Mas há muitos obstáculos ao cumprimento deste mandamento do Senhor, que resume toda a Lei e os Profetas (Mt 22,40). É preciso um longo e intenso caminho de purificação para chegar ao ponto de não pôr absolutamente nada diante de Deus. Não se trata apenas de uma boa intenção ou de um desejo, que também é bom, mas este mandamento deve ser posto em prática na nossa vida quotidiana. Para isso, devemos aperceber-nos dos apegos que ainda existem no nosso coração, pois o Senhor disse-nos que “onde estiver o teu tesouro, aí estará também o teu coração” (Mt 6,21). De fato, o nosso coração pode estar apegado a muitas coisas e, sobretudo, a nós próprios. Os mestres da vida espiritual – por exemplo, S. João da Cruz – ensinam-nos que, se não tolerarmos uma única imperfeição voluntária, o nosso coração não poderá elevar-se completamente a Deus.
O que é que isto significa? Talvez tenhamos notado, desde há algum tempo, que o Senhor nos pede para dar um determinado passo no nosso caminho de seguimento: talvez seja o desapego de alguma coisa ou a renúncia a uma determinada pessoa ou a outras circunstâncias que nos impedem de seguir melhor o nosso caminho; talvez nos peça para perdoar e fazer as pazes com alguém, ou para estarmos dispostos a reconhecer algo em nós próprios ou a admitir um erro, e assim por diante.
Ao mesmo tempo que o Senhor nos convida a dar este passo, podemos sentir dentro de nós uma recusa, como se algo nos impedisse. Isso acontece precisamente porque o nosso coração ainda está preso.
A intencionalidade de uma imperfeição significa que, apesar de estarmos conscientes dela, não damos os passos necessários para a ultrapassar. No entanto, enquanto não dermos esse passo ou, pelo menos, lutarmos para o dar com a ajuda de Deus – e podemos sempre contar com a ajuda de Deus – o nosso coração não poderá mergulhar inteiramente no amor de Deus.
Assim, há muitas coisas que têm de ser superadas em nós pela força do Espírito Santo. É Ele que no-las mostra e, ao mesmo tempo, dá-nos a capacidade de nos desapegarmos de tudo o que nos impede de amar a Deus com todo o nosso coração.

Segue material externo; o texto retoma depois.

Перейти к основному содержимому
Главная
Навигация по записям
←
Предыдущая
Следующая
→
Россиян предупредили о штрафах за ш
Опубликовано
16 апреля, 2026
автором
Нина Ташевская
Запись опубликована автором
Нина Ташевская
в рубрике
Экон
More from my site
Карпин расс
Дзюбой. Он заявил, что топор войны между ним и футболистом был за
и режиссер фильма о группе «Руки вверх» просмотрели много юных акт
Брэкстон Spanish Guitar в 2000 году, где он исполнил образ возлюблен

Infelizmente, há cristãos que não compreendem que estes processos de desapego podem tornar-se uma alegria espiritual, pois a liberdade interior cresce a cada passo que damos, assim como a nossa receptividade ao amor de Deus e a nossa capacidade de entrega amorosa a Ele.
O segundo aspecto do texto de hoje – o amor ao próximo, que Jesus ilustra com a parábola do Bom Samaritano – é um fruto do amor a Deus. Quanto mais o meu coração estiver cheio de amor a Deus, tanto mais serei capaz de reconhecer no outro o meu irmão, que Deus ama tanto como me ama a mim. Deste modo, o amor a Deus concretiza-se no serviço aos outros.
Ainda mais necessária do que a atenção ao bem-estar físico do nosso próximo é a preocupação com a salvação da sua alma. Porque, mesmo no plano espiritual, o homem caiu nas mãos de bandidos e muitos passam por ele sem o ajudar. O amor ao próximo implica obras de misericórdia corporais e espirituais. Também aqui temos de trabalhar para nos tornarmos capazes de amar os nossos irmãos e irmãs de forma constante e concreta.
Amemos, pois, a Deus e ao próximo, e assim cumpriremos o mandamento do Senhor – um maravilhoso convite d’Ele!